Hardening the browser subagent

Once the browser subagent was running real sessions, traces showed it failing in repeatable ways: clicking empty upvote arrows, timing out on elements addressed by position, declaring success after a login redirect, inventing placeholder values for fields it could not read. I built an eval suite of roughly two dozen browser tasks scored on five axes (correctness, recovery, hallucination, latency, tool-use shape) and ran it against every patch.

The backend fixes split across the prompt and the runtime. Rewriting the subagent's prompt around snapshot-first interaction and visible-text element naming, then raising its step budget from 25 to 50, cleared the visible failure modes. A subtler one lived in the Pydantic-translation layer between the extension's tool schemas and the agent framework: it had been silently injecting empty defaults the model never sent, which broke the extension's Zod validation on every call. Handing the schemas through directly deleted both the layer and the failure mode.

On the frontend, the biggest win was an ergonomics problem dressed up as a perf problem. The single verb the model used to fill text inputs did double duty: a flag controlled replace versus append, but the agent had no clean way to signal intent and kept cycling through fallbacks. Splitting it into two verbs deleted the ambiguity, and swapping the focus path from three simulated mouse events to a direct focus call cut a fill from about 5,000ms to 40ms. The suite went from missing several cases to passing all of them; the worst case dropped from over a hundred seconds to under seventy.

The chat product

The frontend began as a tiny SPA I used to exercise the backend, and slowly turned into the actual product surface. I scaffolded the React app first with the architectural pieces I knew I would need: Zustand stores, an API client with tenant and user headers, a feature-folder layout, settings pages, a command palette, conversation search, responsive sidebar behaviour, and a small feature-flag system. Once that frame was in place, I started iterating on the chat surface itself.
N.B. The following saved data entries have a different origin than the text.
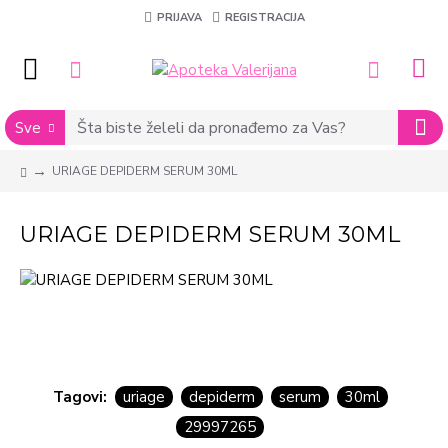
PRIJAVA
REGISTRACIJA
Sve
URIAGE DEPIDERM SERUM 30ML
URIAGE DEPIDERM SERUM 30ML
Tagovi:
uriage
depiderm
serum
30ml
29997265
Most of the chat polish lives in the composer: keyboard shortcuts, prompt suggestions, attachment chips, a slash menu, inline tab mentions with favicons, queued sends, and a stop control that maps cleanly onto the streaming-abort protocol. Markdown and Streamdown render the assistant's text; tool indicators and parallel-tool views render its actions. The smaller details, like focus handling, auto-scroll, mobile layout, and long-text overflow, are what make the surface feel finished.

Automation visibility was its own thread of work. I added a CDP session indicator and a glowing frame around the controlled tab so users could see when the agent was actually driving their browser. The frame started as plain CSS, but it felt too quiet next to the rest of the UI, so I rebuilt it as a WebGL pulsing-border shader.
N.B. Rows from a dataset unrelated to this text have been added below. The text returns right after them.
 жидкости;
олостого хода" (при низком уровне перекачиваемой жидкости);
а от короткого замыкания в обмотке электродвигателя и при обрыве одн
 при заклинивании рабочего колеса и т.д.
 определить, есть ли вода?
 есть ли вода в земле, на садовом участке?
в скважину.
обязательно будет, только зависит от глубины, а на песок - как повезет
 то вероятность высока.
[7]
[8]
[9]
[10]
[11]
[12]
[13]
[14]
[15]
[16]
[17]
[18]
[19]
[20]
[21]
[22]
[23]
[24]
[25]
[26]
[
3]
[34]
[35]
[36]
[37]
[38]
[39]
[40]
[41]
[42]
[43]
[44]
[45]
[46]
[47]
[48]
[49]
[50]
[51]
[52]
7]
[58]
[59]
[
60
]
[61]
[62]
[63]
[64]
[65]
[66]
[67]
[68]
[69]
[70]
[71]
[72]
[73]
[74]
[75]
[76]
Quality, security, and performance

Validating the system grew into its own track of work as the surface area expanded. I added tests around domain and use-case behaviour, search repositories, streaming, and the agent services themselves, and treated the WebSocket and API-key paths as real security boundaries: request-scoped ownership checks, a one-time ticket for the relay, narrow tool schemas, and a clear separation between user-injected provider keys and internal config.

Performance came in passes as the system grew. The streaming pipeline alone needed LLM-instance caching to avoid reconnect churn, RAF-batched store updates to keep React from re-rendering on every token, and stream coalescing so multi-tool turns render in a stable order. Memoisation and render cleanup in the message list closed the rest of the gap.

What's next

Looking back across the four months, the part I am most proud of is that the system is still growable. A handful of next steps have not shipped yet: context compaction through middleware, generative UI for tool output, agent skills, MCP integration, and a sandbox layer for tools that need stronger isolation. Each one slots into a seam I left open by design, rather than forcing a rewrite.